Caveolin-1 Is a Critical Determinant of Autophagy, Metabolic Switching, and Oxidative Stress in Vascular Endothelium

Caveolin-1 is a scaffolding/regulatory protein that interacts with diverse signaling molecules. Caveolin-1null mice have marked metabolic abnormalities, yet the underlying molecular mechanisms are incompletely understood. We found the redox stress plasma biomarker plasma 8-isoprostane was elevated in caveolin-1null mice, and discovered that siRNA-mediated caveolin-1 knockdown in endothelial cells promoted significant increases in intracellular H2O2. Mitochondrial ROS production was increased in endothelial cells after caveolin-1 knockdown; 2-deoxy-D-glucose attenuated this increase, implicating caveolin-1 in control of glycolytic pathways. We performed unbiased metabolomic characterizations of endothelial cell lysates following caveolin-1 knockdown, and discovered strikingly increased levels (up to 30-fold) of cellular dipeptides, consistent with autophagy activation. Metabolomic analyses revealed that caveolin-1 knockdown led to a decrease in glycolytic intermediates, accompanied by an increase in fatty acids, suggesting a metabolic switch. Taken together, these results establish that caveolin-1 plays a central role in regulation of oxidative stress, metabolic switching, and autophagy in the endothelium, and may represent a critical target in cardiovascular diseases.
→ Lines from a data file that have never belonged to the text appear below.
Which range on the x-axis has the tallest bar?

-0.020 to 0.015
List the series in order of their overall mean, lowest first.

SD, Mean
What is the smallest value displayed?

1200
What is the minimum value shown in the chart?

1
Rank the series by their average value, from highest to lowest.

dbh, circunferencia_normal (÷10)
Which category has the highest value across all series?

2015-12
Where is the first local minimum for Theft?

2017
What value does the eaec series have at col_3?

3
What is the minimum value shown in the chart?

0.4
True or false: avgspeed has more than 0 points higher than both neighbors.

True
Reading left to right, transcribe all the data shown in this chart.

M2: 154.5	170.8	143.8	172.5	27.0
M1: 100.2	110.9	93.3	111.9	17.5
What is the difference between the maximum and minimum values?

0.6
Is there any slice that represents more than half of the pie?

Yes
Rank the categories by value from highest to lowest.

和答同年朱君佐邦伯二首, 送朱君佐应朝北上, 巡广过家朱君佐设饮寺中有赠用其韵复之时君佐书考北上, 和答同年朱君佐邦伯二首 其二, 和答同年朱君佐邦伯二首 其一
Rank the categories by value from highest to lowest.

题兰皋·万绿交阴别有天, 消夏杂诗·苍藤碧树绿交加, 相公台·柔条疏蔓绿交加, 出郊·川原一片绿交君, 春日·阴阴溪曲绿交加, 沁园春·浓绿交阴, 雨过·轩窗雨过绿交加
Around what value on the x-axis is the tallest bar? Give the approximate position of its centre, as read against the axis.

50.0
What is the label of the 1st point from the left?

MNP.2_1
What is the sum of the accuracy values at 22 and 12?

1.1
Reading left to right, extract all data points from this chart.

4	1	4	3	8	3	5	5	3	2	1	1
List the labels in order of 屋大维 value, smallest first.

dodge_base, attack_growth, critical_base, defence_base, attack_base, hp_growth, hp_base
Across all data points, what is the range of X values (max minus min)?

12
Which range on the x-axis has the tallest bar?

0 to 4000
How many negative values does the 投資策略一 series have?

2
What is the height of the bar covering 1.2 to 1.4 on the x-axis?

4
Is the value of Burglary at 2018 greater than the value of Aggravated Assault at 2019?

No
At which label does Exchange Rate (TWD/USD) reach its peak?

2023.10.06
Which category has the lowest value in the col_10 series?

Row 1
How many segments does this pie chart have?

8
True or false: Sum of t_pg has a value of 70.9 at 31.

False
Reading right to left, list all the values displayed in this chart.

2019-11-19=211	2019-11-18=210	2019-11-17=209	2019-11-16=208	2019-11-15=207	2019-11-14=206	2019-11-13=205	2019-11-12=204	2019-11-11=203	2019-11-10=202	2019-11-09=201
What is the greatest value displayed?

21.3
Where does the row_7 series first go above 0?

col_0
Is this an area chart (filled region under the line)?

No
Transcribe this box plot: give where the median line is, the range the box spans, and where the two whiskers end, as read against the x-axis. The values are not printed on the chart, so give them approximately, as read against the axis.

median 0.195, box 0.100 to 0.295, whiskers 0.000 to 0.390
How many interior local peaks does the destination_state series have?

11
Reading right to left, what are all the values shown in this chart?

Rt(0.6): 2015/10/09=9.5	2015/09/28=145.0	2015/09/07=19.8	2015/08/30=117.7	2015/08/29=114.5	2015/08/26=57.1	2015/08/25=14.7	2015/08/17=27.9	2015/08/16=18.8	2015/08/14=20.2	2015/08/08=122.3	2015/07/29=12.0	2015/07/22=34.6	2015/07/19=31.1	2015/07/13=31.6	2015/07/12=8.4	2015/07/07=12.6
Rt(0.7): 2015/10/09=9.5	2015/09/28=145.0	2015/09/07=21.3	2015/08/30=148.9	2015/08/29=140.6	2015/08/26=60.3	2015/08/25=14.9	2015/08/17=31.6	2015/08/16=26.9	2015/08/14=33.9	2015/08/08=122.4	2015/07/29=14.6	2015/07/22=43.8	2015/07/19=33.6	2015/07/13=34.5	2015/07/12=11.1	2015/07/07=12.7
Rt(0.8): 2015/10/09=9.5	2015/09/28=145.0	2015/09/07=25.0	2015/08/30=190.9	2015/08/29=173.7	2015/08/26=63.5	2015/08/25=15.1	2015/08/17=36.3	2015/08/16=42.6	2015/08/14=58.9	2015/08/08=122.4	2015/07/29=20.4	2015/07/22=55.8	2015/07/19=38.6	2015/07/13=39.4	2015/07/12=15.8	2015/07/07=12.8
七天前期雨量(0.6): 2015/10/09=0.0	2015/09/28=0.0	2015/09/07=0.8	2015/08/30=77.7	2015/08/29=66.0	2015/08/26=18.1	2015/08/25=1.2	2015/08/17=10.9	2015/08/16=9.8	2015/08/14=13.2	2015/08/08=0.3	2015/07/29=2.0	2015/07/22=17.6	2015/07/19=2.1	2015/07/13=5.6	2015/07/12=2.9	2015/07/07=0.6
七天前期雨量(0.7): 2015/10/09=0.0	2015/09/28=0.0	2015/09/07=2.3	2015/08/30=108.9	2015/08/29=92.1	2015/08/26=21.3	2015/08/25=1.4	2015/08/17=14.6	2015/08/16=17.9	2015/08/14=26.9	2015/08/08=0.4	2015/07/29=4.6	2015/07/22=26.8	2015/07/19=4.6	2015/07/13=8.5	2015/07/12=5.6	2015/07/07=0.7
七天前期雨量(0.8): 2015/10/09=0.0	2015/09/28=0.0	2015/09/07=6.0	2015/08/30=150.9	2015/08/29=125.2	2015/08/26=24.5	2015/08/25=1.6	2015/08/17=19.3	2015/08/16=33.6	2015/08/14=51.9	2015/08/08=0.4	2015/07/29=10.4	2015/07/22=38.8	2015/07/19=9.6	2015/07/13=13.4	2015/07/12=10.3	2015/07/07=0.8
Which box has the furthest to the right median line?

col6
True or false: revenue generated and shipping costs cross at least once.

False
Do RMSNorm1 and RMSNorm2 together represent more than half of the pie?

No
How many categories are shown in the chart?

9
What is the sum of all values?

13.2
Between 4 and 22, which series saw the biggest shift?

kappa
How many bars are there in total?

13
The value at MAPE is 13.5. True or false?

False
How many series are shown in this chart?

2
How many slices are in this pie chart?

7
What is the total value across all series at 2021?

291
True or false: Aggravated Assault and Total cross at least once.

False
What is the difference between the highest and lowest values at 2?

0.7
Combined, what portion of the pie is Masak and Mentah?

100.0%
窖蛋白-1（Caveolin-1）是一种可与多种信号分子相互作用的支架/调节蛋白。窖蛋白-1基因缺失小鼠存在显著的代谢异常，但其潜在分子机制尚未完全阐明。我们发现，血浆氧化应激生物标志物8-异前列腺素在窖蛋白-1缺失小鼠中水平升高；同时证实，在内皮细胞中通过小干扰RNA（siRNA）介导窖蛋白-1基因敲低，可显著提升细胞内过氧化氢（H₂O₂）水平。窖蛋白-1敲低后，内皮细胞的线粒体活性氧（ROS）生成量增加；2-脱氧-D-葡萄糖可抑制该效应，提示窖蛋白-1参与调控糖酵解通路。我们对窖蛋白-1敲低后的内皮细胞裂解物开展了无偏倚代谢组学分析，发现细胞内二肽水平显著升高（最高可达30倍），这与自噬激活的特征相符。代谢组学分析进一步显示，窖蛋白-1敲低会导致糖酵解中间产物水平降低，同时伴随脂肪酸水平升高，提示存在代谢转换现象。综上，上述研究结果证实，窖蛋白-1在内皮细胞的氧化应激调控、代谢转换及自噬过程中发挥核心作用，或可成为心血管疾病的关键干预靶点。